The following are key points to remember from an American Heart Association scientific statement on CYP2C19 genetic testing for P2Y12 inhibitor therapy:

  1. There is significant variability in the efficacy and safety of oral P2Y12 inhibitors, which are used to prevent ischemic outcomes in common diseases such as coronary and peripheral arterial disease and stroke.
  2. Clopidogrel, a prodrug, is the most used oral P2Y12 inhibitor and is activated primarily after being metabolized by a highly polymorphic hepatic cytochrome CYP2C219 enzyme.
  3. Loss-of-function genetic variants in CYP2C219 are common, can result in decreased active metabolite levels and increased on-treatment platelet aggregation, and are associated with increased ischemic events on clopidogrel therapy. Such patients can be identified by CYP2C19 genetic testing and can be treated with alternative therapy.
  4. Conversely, universal use of potent oral P2Y12 inhibitors such as ticagrelor or prasugrel, which are not dependent on CYP2C19 for activation, has been recommended but can result in increased bleeding.
  5. Recent clinical trials and meta-analyses have suggested that a precision medicine approach in which loss-of-function carriers are prescribed ticagrelor or prasugrel and noncarriers are prescribed clopidogrel may reduce ischemic events without increasing bleeding risk.
  6. The evidence appears to support CYP2C19 genetic testing before oral P2Y12 inhibitors are prescribed in patients with acute coronary syndromes (ACS) or percutaneous coronary intervention (PCI).
  7. Clinical implementation of such genetic testing will depend on multiple factors: rapid availability of results or adoption of the concept of performing preemptive genetic testing, provision of easy-to-understand results with therapeutic recommendations, and seamless integration in the electronic health record.
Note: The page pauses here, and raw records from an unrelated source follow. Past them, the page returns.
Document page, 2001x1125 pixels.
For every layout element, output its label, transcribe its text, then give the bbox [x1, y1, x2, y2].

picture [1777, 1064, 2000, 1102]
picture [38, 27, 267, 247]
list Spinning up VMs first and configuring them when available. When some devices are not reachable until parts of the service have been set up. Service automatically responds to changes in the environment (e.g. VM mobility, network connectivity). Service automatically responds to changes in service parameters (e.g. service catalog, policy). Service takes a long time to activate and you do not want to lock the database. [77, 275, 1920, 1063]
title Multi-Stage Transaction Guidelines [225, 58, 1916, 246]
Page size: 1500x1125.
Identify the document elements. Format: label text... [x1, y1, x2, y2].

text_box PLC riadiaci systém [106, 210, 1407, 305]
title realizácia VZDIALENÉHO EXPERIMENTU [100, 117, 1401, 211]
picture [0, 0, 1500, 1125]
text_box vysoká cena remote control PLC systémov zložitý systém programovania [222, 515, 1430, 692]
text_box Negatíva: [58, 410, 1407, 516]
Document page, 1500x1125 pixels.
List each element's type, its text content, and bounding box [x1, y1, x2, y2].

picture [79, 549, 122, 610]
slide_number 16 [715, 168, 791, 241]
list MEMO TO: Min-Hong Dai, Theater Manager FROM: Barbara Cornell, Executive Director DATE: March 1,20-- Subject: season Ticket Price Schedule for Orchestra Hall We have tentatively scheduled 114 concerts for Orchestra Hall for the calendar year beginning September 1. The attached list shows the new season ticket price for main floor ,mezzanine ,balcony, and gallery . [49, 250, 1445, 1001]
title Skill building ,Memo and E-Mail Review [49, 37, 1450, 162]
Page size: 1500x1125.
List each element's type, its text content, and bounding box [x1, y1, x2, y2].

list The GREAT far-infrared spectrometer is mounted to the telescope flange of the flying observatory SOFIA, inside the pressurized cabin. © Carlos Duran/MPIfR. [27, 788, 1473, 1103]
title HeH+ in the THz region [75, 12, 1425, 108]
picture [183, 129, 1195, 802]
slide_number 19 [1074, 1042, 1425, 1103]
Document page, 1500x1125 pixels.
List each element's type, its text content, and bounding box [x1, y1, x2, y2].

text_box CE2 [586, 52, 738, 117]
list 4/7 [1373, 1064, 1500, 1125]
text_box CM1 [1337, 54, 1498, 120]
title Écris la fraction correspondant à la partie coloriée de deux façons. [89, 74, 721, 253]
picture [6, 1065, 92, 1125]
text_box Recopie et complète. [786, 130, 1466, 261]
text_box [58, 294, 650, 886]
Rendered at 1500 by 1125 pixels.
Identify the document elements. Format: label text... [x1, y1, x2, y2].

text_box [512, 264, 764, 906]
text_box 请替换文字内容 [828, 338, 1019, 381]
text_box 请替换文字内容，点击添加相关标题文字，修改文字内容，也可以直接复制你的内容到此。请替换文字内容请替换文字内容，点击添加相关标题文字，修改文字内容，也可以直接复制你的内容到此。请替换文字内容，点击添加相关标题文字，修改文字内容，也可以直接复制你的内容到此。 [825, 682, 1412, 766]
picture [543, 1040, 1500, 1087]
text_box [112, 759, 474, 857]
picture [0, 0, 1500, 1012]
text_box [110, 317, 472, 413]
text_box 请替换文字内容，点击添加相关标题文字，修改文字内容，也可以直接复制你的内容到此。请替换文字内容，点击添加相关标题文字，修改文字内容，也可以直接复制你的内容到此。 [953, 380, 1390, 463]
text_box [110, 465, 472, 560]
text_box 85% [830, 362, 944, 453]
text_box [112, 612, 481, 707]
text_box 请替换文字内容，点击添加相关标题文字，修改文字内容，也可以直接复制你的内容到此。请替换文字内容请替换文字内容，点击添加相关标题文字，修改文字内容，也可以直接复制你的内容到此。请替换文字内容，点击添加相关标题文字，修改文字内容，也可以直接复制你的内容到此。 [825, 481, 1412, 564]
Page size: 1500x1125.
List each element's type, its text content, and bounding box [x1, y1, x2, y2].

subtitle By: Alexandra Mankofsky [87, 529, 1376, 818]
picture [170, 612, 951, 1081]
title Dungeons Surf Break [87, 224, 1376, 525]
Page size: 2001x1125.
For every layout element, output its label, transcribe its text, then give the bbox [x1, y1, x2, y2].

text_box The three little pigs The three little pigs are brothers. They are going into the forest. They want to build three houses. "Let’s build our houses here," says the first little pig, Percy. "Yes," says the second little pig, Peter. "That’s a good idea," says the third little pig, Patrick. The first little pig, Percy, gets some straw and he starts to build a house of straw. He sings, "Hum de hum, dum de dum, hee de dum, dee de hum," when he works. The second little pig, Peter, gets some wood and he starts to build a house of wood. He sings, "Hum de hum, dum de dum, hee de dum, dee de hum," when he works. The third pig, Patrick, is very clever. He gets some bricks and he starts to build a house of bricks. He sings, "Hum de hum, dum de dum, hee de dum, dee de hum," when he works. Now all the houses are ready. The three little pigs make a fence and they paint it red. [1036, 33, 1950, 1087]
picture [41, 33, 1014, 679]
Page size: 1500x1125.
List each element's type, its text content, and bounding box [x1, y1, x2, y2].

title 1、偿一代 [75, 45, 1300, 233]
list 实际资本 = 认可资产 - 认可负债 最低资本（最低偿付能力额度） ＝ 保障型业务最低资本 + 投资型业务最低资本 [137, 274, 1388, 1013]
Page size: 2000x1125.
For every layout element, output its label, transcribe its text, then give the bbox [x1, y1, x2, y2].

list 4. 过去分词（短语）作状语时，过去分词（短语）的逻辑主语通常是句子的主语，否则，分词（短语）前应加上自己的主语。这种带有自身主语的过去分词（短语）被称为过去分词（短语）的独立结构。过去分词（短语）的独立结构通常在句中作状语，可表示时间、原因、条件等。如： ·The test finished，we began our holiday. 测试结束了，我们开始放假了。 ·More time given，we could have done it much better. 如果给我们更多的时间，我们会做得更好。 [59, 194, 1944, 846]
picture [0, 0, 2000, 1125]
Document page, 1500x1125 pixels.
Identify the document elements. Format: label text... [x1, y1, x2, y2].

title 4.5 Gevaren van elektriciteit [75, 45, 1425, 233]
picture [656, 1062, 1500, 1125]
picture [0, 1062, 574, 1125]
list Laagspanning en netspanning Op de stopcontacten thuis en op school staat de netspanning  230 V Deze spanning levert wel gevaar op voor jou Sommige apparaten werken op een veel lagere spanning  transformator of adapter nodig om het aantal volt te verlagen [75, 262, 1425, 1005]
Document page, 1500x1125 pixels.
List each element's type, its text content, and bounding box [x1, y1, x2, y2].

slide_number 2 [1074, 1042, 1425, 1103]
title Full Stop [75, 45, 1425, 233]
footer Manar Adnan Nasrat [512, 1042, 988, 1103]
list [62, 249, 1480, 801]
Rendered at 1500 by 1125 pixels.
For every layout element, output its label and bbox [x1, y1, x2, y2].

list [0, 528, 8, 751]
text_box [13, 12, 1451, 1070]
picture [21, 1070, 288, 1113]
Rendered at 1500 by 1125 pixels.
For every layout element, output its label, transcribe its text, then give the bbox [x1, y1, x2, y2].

  8. The 2016 American College of Cardiology/American Heart Association/Society for Cardiovascular Angiography and Interventions guideline on dual antiplatelet therapy (DAPT) in coronary artery disease (CAD) does not recommend the routine use of genetic testing.
  9. The 2017 European Society of Cardiology focused update on DAPT in CAD similarly does not recommend routine genetic testing except in specific situations such as for patients with recurrent adverse events if the results of testing may change therapy.
  10. Given the pharmacokinetic, pharmacodynamic, clinical trial data (with mixed results) and recent meta-analyses findings, CYP2C19 genetic testing before prescription of clopidogrel or ticagrelor/prasugrel in patients with ACS or PCI may be beneficial but needs more real-world high-quality validation data.